Facility leaders said 87 of the 89 infected residents and staff were fully vaccinated, so leaders are “obviously concerned we experienced some level of waning immunity.”
The outbreak occurred prior to boosters being made available, O’Connell told ABC News.
“We had it scheduled for Nov. 2, and then that got put aside because of the pandemic,” O’Connell said, stressing that officials from the nursing home reached out to Walgreens “right away,” when they were told that the booster was made available to residents.

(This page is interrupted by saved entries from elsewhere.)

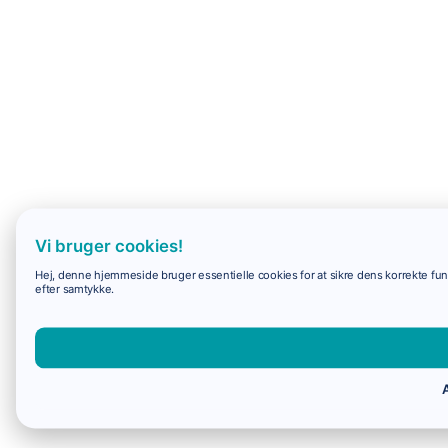
Vi bruger cookies!
Hej, denne hjemmeside bruger essentielle cookies for at sikre dens korrekte funk
efter samtykke.
A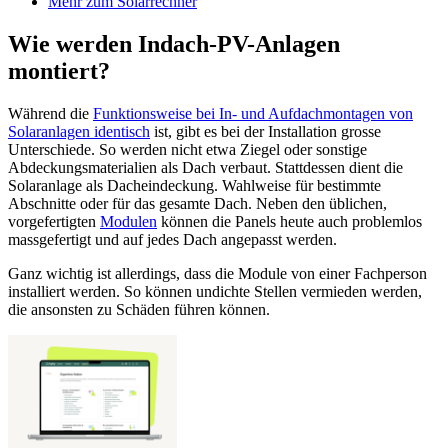
Mehr zum Solarrechner
Wie werden Indach-PV-Anlagen
montiert?
Während die
Funktionsweise bei In- und Aufdachmontagen von
Solaranlagen identisch
ist, gibt es bei der Installation grosse
Unterschiede. So werden nicht etwa Ziegel oder sonstige
Abdeckungsmaterialien als Dach verbaut. Stattdessen dient die
Solaranlage als Dacheindeckung. Wahlweise für bestimmte
Abschnitte oder für das gesamte Dach. Neben den üblichen,
vorgefertigten
Modulen
können die Panels heute auch problemlos
massgefertigt und auf jedes Dach angepasst werden.
Ganz wichtig ist allerdings, dass die Module von einer Fachperson
installiert werden. So können undichte Stellen vermieden werden,
die ansonsten zu Schäden führen können.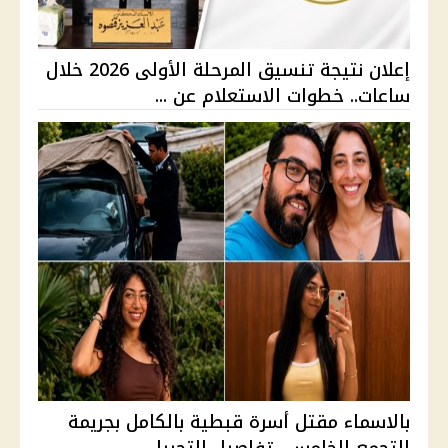
إعلان نتيجة تنسيق المرحلة الأولى 2026 خلال
ساعات.. خطوات الاستعلام عن ...
بالاسماء مقتل أسرة قبطية بالكامل بجريمة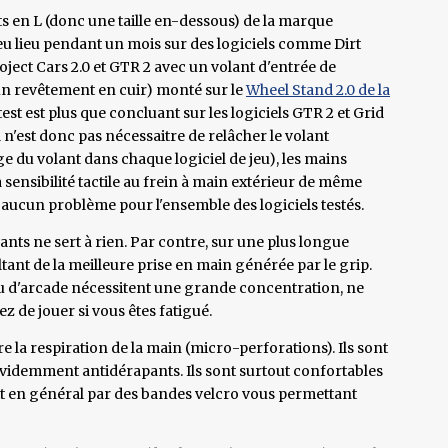
gants en L (donc une taille en-dessous) de la marque
t eu lieu pendant un mois sur des logiciels comme Dirt
roject Cars 2.0 et GTR 2 avec un volant d'entrée de
n revêtement en cuir) monté sur le
Wheel Stand 2.0 de la
 test est plus que concluant sur les logiciels GTR 2 et Grid
 n'est donc pas nécessaitre de relâcher le volant
 du volant dans chaque logiciel de jeu), les mains
 sensibilité tactile au frein à main extérieur de même
sé aucun problème pour l'ensemble des logiciels testés.
gants ne sert à rien. Par contre, sur une plus longue
ltant de la meilleure prise en main générée par le grip.
u d'arcade nécessitent une grande concentration, ne
z de jouer si vous êtes fatigué.
 la respiration de la main (micro-perforations). Ils sont
t évidemment antidérapants. Ils sont surtout confortables
it en général par des bandes velcro vous permettant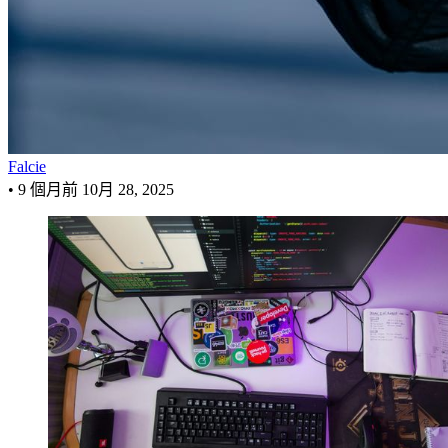
Falcie
•
9 個月前
10月 28, 2025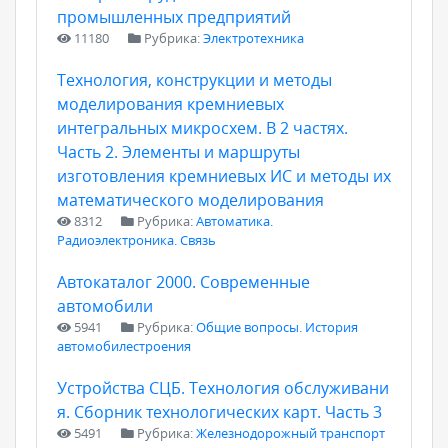
промышленных предприятий
11180
Рубрика:
Электротехника
Технология, конструкции и методы
моделирования кремниевых
интегральных микросхем. В 2 частях.
Часть 2. Элементы и маршруты
изготовления кремниевых ИС и методы их
математического моделирования
8312
Рубрика:
Автоматика.
Радиоэлектроника. Связь
Автокаталог 2000. Современные
автомобили
5941
Рубрика:
Общие вопросы. История
автомобилестроения
Устройства СЦБ. Технология обслуживани
я. Сборник технологических карт. Часть 3
5491
Рубрика:
Железнодорожный транспорт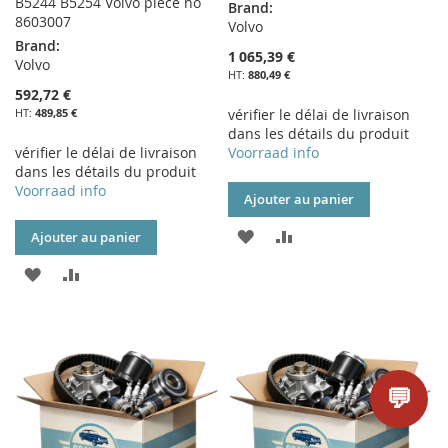
B5244 B5254 Volvo piece no
Brand:
8603007
Volvo
Brand:
1 065,39 €
Volvo
880,49 €
592,72 €
489,85 €
vérifier le délai de livraison
dans les détails du produit
vérifier le délai de livraison
Voorraad info
dans les détails du produit
Voorraad info
Ajouter au panier
AJOUTER
AJOUTER
Ajouter au panier
À
AU
AJOUTER
AJOUTER
MA
COMPARATEUR
À
AU
LISTE
MA
COMPARATEUR
D’ENVIE
LISTE
💬
D’ENVIE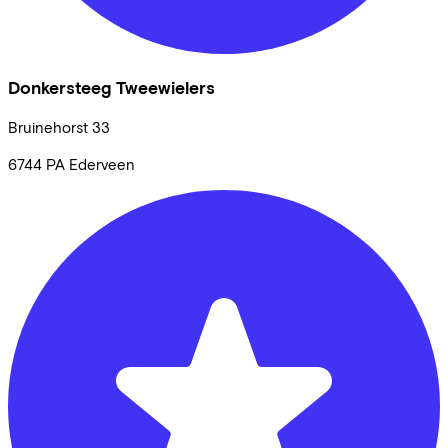
Donkersteeg Tweewielers
Bruinehorst
33
6744 PA
Ederveen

However, O’Connell said that scheduling booster shots can be logistically complicated, because it entails coordinating it for all the staff and residents. “It takes a while to get that all set up,” he said.
Booster shots will be made available to all eligible staff and residents when there are no new positive cases for two full weeks.
“We’re following the guidance of the Department of Health,” said O’Connell, “and they do not recommend providing booster to anybody with active infections for 14 days after the outbreak.”
The CDC currently recommends that all individuals, 18 and older, who live in long-term care facilities, receive a COVID-19 booster shot, given the fact that residents are likely to live closely together, and are often older adults with underlying medical conditions, which cause them to be at “increased risk of infection and severe illness from COVID-19.”
“We continue to monitor the situation closely and will provide updates for residents, staff, families and community stakeholders as the situation changes,” officials from the home said over the weekend.